ECLI:NL:CRVB:2022:2576
Centrale Raad van Beroep
- Hoger beroep
- Rechtspraak.nl
Beëindiging loongerelateerde WGA-uitkering na herbeoordeling arbeidsongeschiktheid
In deze zaak gaat het om de beëindiging van de loongerelateerde WGA-uitkering van appellant, die eerder 100% arbeidsongeschikt was verklaard. Appellant heeft zich op 6 juli 2009 ziek gemeld met psychische klachten en ontving vanaf 4 juli 2011 een WGA-uitkering. Na een herbeoordeling door het Uwv in 2019, waarbij appellant door artsen in Turkije werd onderzocht, werd vastgesteld dat hij minder dan 35% arbeidsongeschikt was. Het Uwv beëindigde daarop de WIA-uitkering per 14 mei 2020. Appellant heeft bezwaar gemaakt tegen deze beslissing, maar het Uwv verklaarde dit ongegrond. De rechtbank Amsterdam heeft het beroep van appellant tegen deze beslissing ongegrond verklaard, waarna appellant in hoger beroep ging.
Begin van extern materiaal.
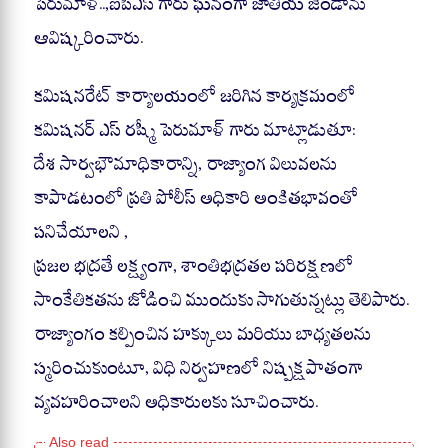
పెరుమాళ్..,ఐపీఎస్ గారు ఘనంగా జాతీయ జెండాను
ఆవిష్కరించారు.
కమిషనరేట్ కార్యాలయంలో జరిగిన కార్యక్రమంలో
కమిషనర్ ఎస్ రష్మీ పెరుమాళ్ గారు మాట్లాడుతూ:
దేశ సార్వభౌమాధికారాన్ని, రాజ్యాంగ విలువలను
కాపాడటంలో ప్రతి పోలీస్ అధికారి అంకితభావంతో
పనిచేయాలని ,
ప్రజల భద్రతే లక్ష్యంగా, శాంతిభద్రతల పరిరక్షణలో
సాంకేతికతను జోడించి ముందుకు సాగుతున్నట్లు తెలిపారు.
రాజ్యాంగం కల్పించిన హక్కులు మరియు బాధ్యతలను
స్మరించుకుంటూ, విధి నిర్వహణలో నిష్పక్షపాతంగా
వ్యవహరించాలని అధికారులకు సూచించారు.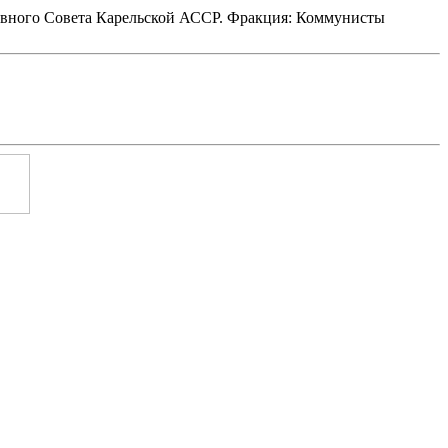
рховного Совета Карельской АССР. Фракция: Коммунисты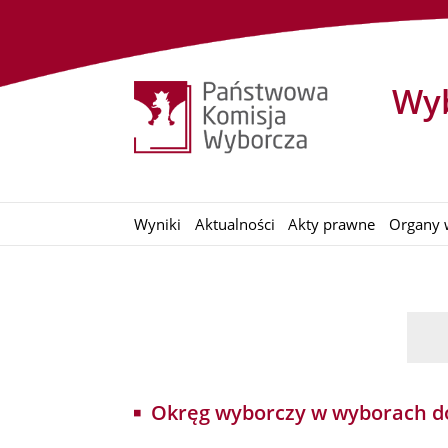
Wyb
Wyniki
Aktualności
Akty prawne
Organy 
Okręg wyborczy w wyborach do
De Centrale Raad van Beroep heeft de zaak op 24 november 2022 behandeld. Appellant voerde aan dat er geen zorgvuldig medisch onderzoek heeft plaatsgevonden en dat er onvoldoende beperkingen zijn aangenomen. De rechtbank oordeelde echter dat het medisch onderzoek zorgvuldig was en dat de bevindingen van de Turkse artsen voldoende actuele informatie boden voor de herbeoordeling. De rechtbank concludeerde dat er geen reden was om te twijfelen aan de conclusie van de verzekeringsarts bezwaar en beroep, die stelde dat appellant niet meer dan 35% arbeidsongeschikt was.
De Raad bevestigde de uitspraak van de rechtbank en oordeelde dat de argumenten van appellant in hoger beroep voornamelijk herhalingen waren van eerdere gronden. De Raad oordeelde dat de geselecteerde functies voor appellant geschikt waren en dat er geen aanleiding was voor een zwaardere urenbeperking. De uitspraak werd gedaan door S. Wijna, in tegenwoordigheid van A.M.M. Chevalier als griffier.